WHAT TO DO: Reproduce the text in the data below verbatim, leaving out the pictures.

INPUT DATA:

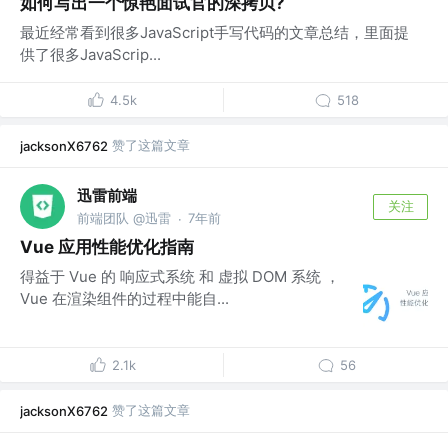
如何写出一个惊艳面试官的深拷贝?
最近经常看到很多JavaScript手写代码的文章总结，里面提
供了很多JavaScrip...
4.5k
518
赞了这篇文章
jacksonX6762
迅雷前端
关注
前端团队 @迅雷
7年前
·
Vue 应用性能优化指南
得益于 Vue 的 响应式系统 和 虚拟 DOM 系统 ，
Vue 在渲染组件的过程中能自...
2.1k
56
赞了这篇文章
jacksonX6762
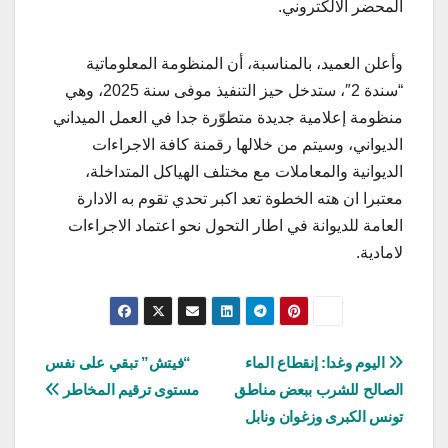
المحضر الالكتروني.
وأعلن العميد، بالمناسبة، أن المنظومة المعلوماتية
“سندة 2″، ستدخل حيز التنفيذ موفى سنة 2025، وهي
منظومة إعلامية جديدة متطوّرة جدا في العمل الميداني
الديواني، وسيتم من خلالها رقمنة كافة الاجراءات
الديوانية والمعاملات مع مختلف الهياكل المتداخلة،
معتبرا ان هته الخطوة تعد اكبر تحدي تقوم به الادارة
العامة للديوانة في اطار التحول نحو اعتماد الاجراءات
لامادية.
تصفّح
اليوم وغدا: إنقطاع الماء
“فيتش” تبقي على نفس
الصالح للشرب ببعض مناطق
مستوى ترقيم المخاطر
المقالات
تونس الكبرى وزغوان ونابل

WRITTEN RESPONSE:
如何写出一个惊艳面试官的深拷贝?
最近经常看到很多JavaScript手写代码的文章总结，里面提
供了很多JavaScrip...
4.5k
518
赞了这篇文章
jacksonX6762
迅雷前端
关注
前端团队 @迅雷
7年前
·
Vue 应用性能优化指南
得益于 Vue 的 响应式系统 和 虚拟 DOM 系统 ，
Vue 在渲染组件的过程中能自...
2.1k
56
赞了这篇文章
jacksonX6762
المحضر الالكتروني.
وأعلن العميد، بالمناسبة، أن المنظومة المعلوماتية
“سندة 2″، ستدخل حيز التنفيذ موفى سنة 2025، وهي
منظومة إعلامية جديدة متطوّرة جدا في العمل الميداني
الديواني، وسيتم من خلالها رقمنة كافة الاجراءات
الديوانية والمعاملات مع مختلف الهياكل المتداخلة،
معتبرا ان هته الخطوة تعد اكبر تحدي تقوم به الادارة
العامة للديوانة في اطار التحول نحو اعتماد الاجراءات
لامادية.
تصفّح
اليوم وغدا: إنقطاع الماء
“فيتش” تبقي على نفس
الصالح للشرب ببعض مناطق
مستوى ترقيم المخاطر
المقالات
تونس الكبرى وزغوان ونابل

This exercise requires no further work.